Peristiwa itu, katanya lagi, menjadi bukti bahwa konflik yang paling keras sekalipun bisa diakhiri melalui dialog, kompromi, dan yang terpenting, kepercayaan.
Dalam kesempatan itu, Wali Nanggroe juga menyinggung ASEAN Way, pendekatan khas kawasan yang menekankan musyawarah, konsensus, dan penghormatan terhadap kedaulatan negara. “Dalam perdamaian Aceh, fasilitator internasional memang menyediakan ruang netral. Namun, penggerak utama perdamaian adalah tekad dan inisiatif kami sendiri sebagai bangsa Indonesia dan rakyat Aceh,” ujarnya.
Ia menegaskan bahwa rekonsiliasi tidak bisa dipaksakan dari luar, melainkan harus lahir dari kepemilikan lokal, dengan dukungan internasional yang bersifat melengkapi, bukan mendominasi.
Dalam pandangannya, pelajaran dari Aceh juga relevan bagi berbagai krisis yang masih membayangi Asia Tenggara, mulai dari konflik di Myanmar hingga sengketa perbatasan antarnegara. “Jika kita mengecualikan satu pihak, kita memperpanjang jurang ketidakpercayaan. Jika kita merangkul semua pihak, kita menanam benih rekonsiliasi,” sebutnya.
Wali Nanggroe menilai bahwa di tengah meningkatnya ketegangan global dan mandeknya proses perdamaian dunia, Asia Tenggara menawarkan model alternatif: pendekatan yang tulus dan berlandaskan martabat manusia, bukan dominasi geopolitik.
“Dunia bisa belajar dari Aceh, dari Mindanao, dari Timor-Leste, bahwa rekonsiliasi tetap mungkin, bahkan setelah puluhan tahun perang.

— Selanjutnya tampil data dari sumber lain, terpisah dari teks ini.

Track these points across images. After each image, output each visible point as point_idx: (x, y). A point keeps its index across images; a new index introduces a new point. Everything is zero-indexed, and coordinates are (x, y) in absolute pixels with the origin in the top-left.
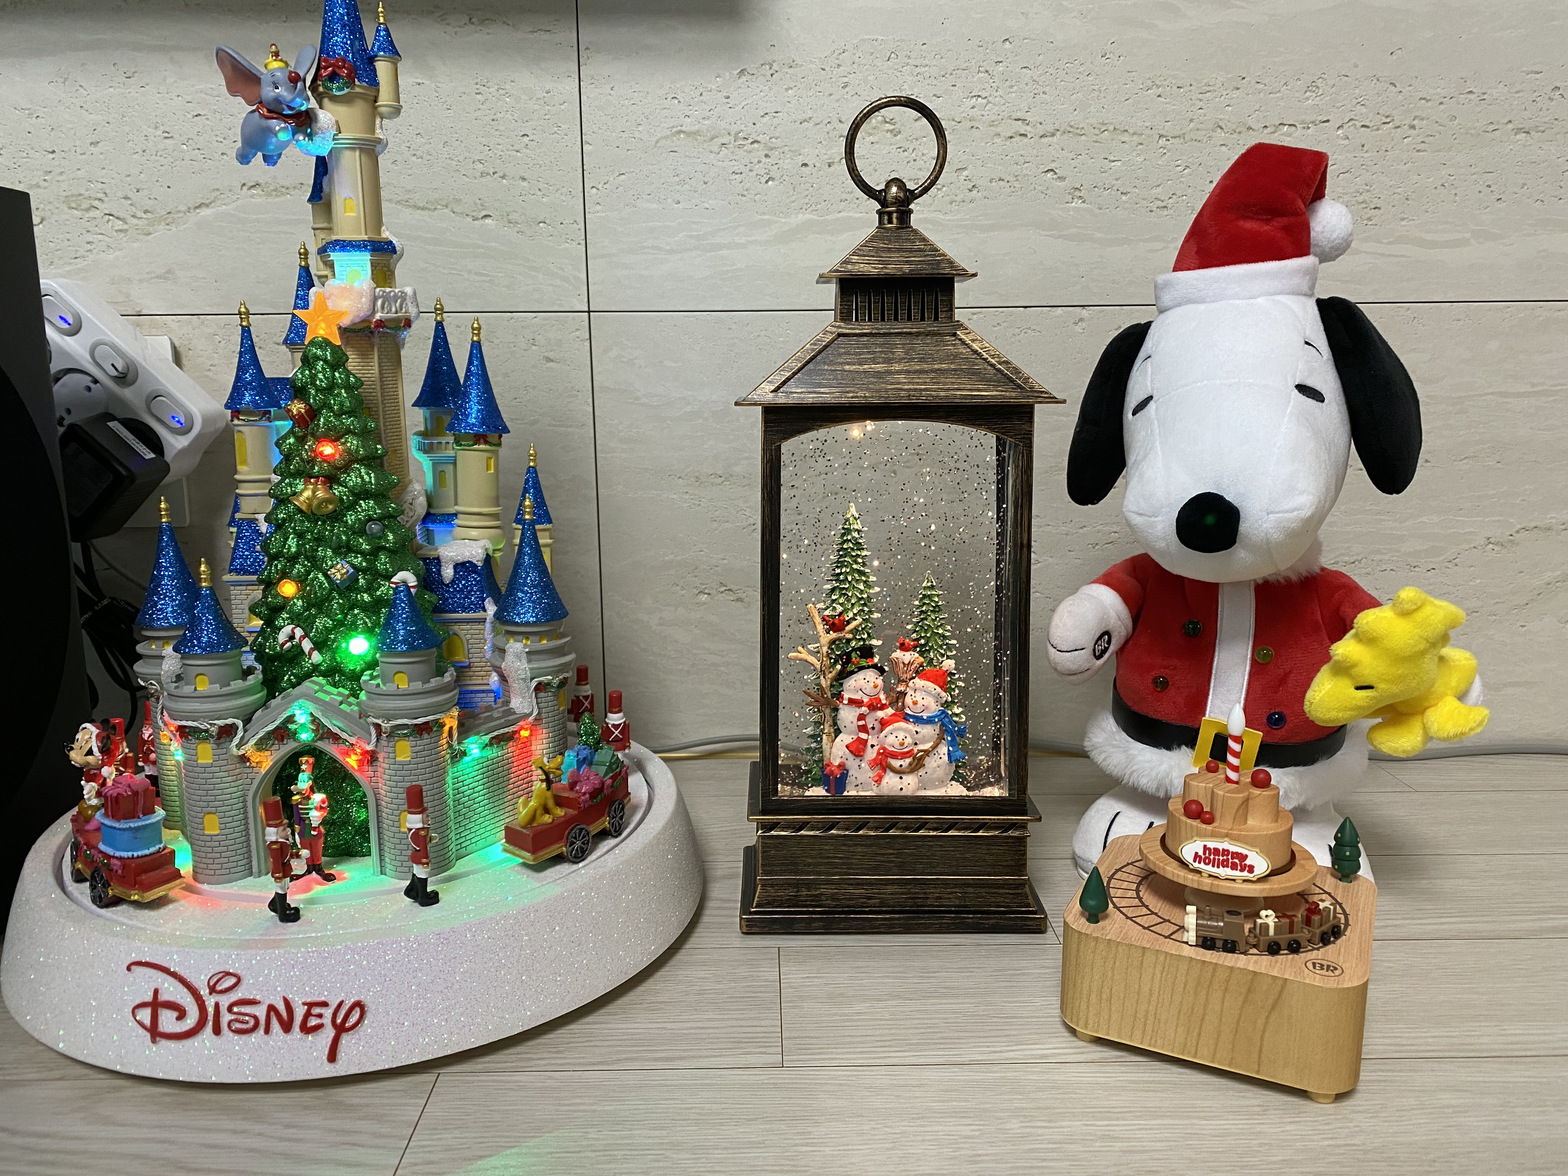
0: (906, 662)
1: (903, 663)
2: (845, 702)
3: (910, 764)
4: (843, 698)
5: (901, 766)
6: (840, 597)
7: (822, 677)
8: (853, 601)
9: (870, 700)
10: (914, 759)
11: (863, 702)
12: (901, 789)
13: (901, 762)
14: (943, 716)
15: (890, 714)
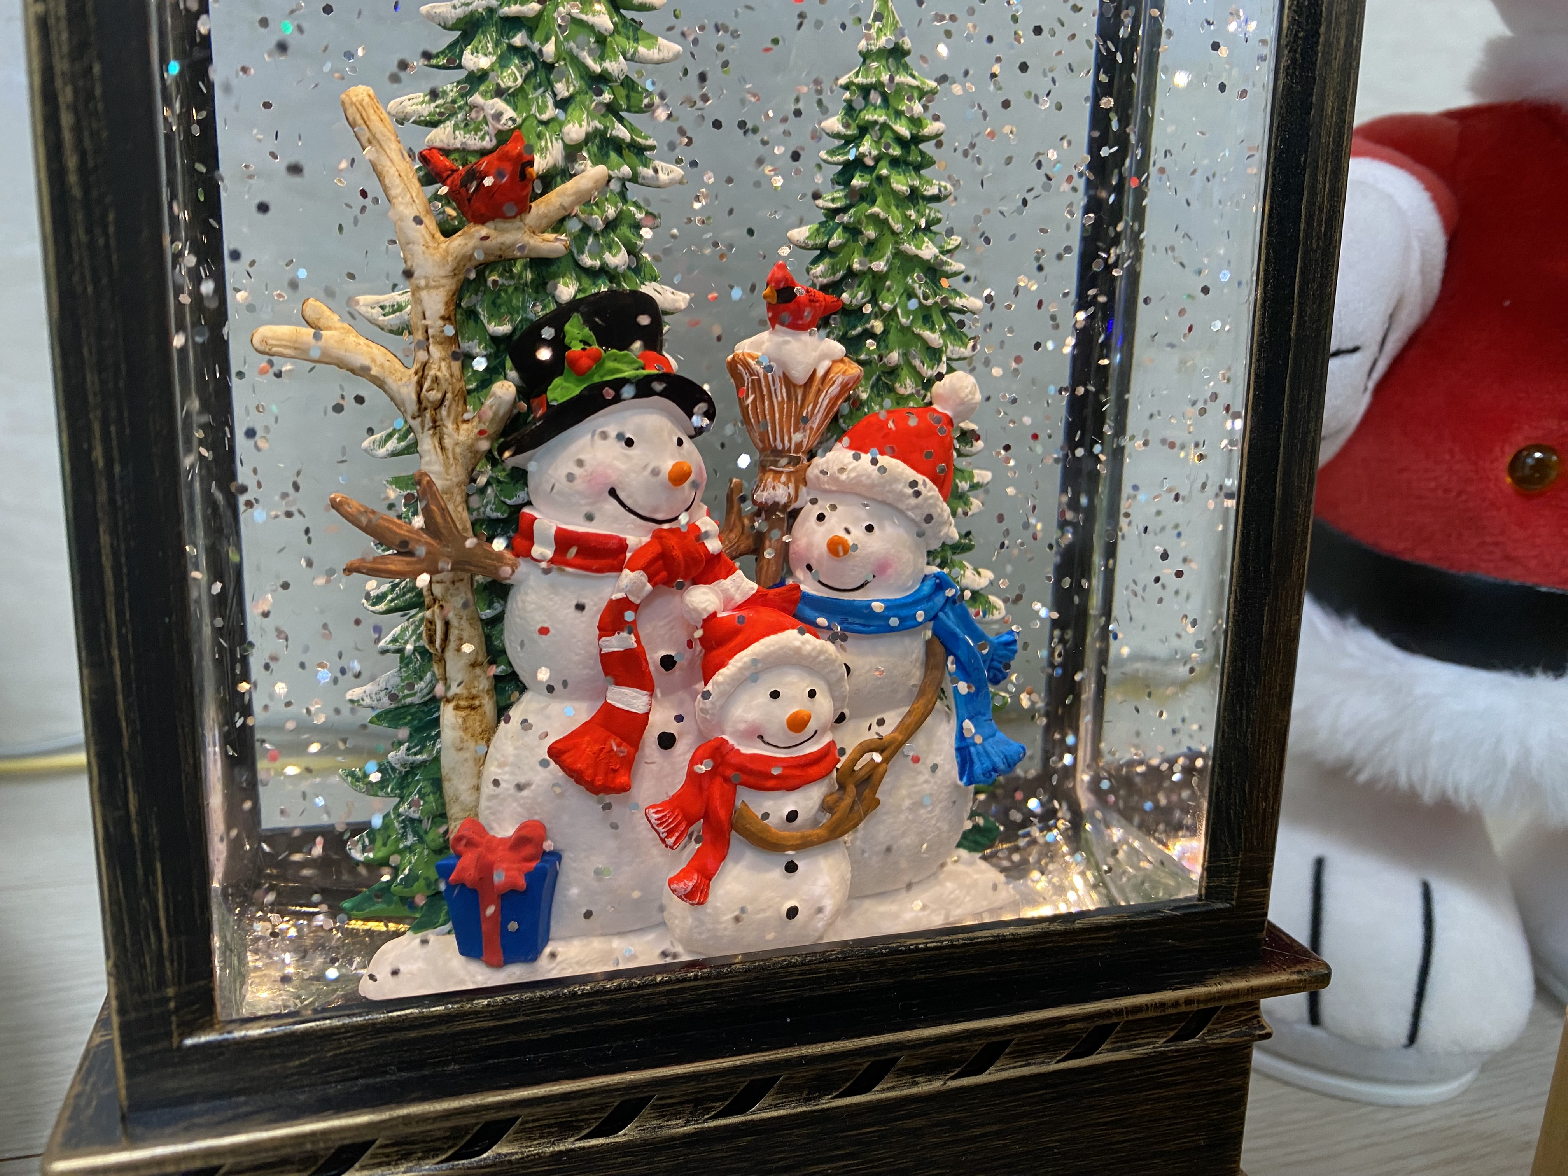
0: (800, 375)
1: (787, 380)
2: (543, 550)
3: (826, 807)
4: (529, 538)
5: (792, 816)
6: (503, 62)
7: (427, 443)
8: (562, 89)
9: (657, 536)
10: (842, 787)
11: (623, 546)
12: (792, 913)
13: (789, 802)
14: (939, 600)
15: (739, 599)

Kuncinya bukan pada kekuatan militer, melainkan pada keberanian moral untuk mengubah kecurigaan menjadi kepercayaan, dan musuh menjadi mitra,” ujarnya.
Menutup pidatonya, Wali Nanggroe menegaskan bahwa rekonsiliasi adalah perjalanan panjang yang membutuhkan kesabaran dan kerendahan hati. “Ukuran sejati rekonsiliasi bukan pada tanda tangan di atas kertas, melainkan pada kehidupan yang bangkit kembali, anak-anak yang tumbuh tanpa rasa takut, dan harapan yang Asia Tenggara dapat persembahkan kepada dunia yang begitu merindukan perdamaian,” pungkasnya.